巨大ロボ!戦え! ガンスロン
コーティングは思ったより、早く終わった。

寝ずにぶっ通しで、作業を進め、3日後に、ガンスロンは秘密基地から、出た。


「ゆっくりではなかったのか?」

格納庫内で、潤一郎の言葉に、フッと源太郎は笑い、ガンスロンを見上げると、

「仕方あるまい。多くの人々が、殺されているのだから」

源太郎の言葉に、潤一郎もガンスロンを見た。


「ガンスロンは…守る為に、つくった。復讐の道具ではない……んだろ?」


潤一郎は苦笑し、

「…守れなかった後悔はある。
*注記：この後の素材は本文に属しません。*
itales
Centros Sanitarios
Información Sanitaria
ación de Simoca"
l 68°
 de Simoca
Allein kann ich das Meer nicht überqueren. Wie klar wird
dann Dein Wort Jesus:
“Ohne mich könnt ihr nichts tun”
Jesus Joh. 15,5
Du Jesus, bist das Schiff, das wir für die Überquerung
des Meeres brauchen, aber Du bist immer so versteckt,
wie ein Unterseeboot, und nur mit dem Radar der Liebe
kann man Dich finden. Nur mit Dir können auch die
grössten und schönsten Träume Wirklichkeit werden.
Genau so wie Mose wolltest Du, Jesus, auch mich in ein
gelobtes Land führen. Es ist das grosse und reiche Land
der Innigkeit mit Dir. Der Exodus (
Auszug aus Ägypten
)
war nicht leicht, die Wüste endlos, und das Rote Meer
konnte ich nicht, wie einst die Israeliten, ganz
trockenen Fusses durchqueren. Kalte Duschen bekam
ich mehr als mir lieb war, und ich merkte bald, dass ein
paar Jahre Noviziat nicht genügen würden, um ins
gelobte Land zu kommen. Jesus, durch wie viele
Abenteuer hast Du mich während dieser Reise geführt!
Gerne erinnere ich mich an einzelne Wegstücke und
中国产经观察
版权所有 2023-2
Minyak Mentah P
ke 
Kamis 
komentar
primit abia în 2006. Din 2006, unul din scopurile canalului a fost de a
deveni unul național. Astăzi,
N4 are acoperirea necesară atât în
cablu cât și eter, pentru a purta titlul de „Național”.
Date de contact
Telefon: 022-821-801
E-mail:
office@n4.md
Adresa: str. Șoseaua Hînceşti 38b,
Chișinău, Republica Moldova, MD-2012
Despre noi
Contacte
だから……」

「だから?」

「また…後悔しない為だ」




「後悔か…」

源太郎の呟きに、潤一郎は前に出た。

「時代も変わった。世界もな」

潤一郎は振り返り、

「…あの頃、自分に子供ができて、孫がおるなど…想像できんかったわ。あの何もなくなった国が…こんなに発展すると思ったか?」

「いや……」

源太郎は、首を横に振った。

「皮肉なもんじゃろ?敗戦国の日本が、世界で一番の経済成長をした…。だから思うんじゃ…。もし、勝っていたら、どうなった?」

「わしは……勝っていたらか……。息子も、家族も失ったわしには……わからんよ」


「日本は失い過ぎた。あの頃に比べたら……すべてが素晴らしい。例え、ロシアの暴挙を、許せないとしてもな」

潤一郎は、ガンスロンに近づき、手を触れた。

「…この世界を、守りたい。孫達が、末長く…生きれる世界を…」


「だが…真由を乗せておるじゃないか」


潤一郎は、ガンスロンの表面を撫で、

「こいつに乗ってるなら、大丈夫じゃ……こいつの中には、ロンがいる。神を裏切っても、真由を守りたいと思った……ロンがな」


ガンスロンは、その潤一郎の思いにこたえるように、潤一郎の手の平に、少しのぬくもりを与えた。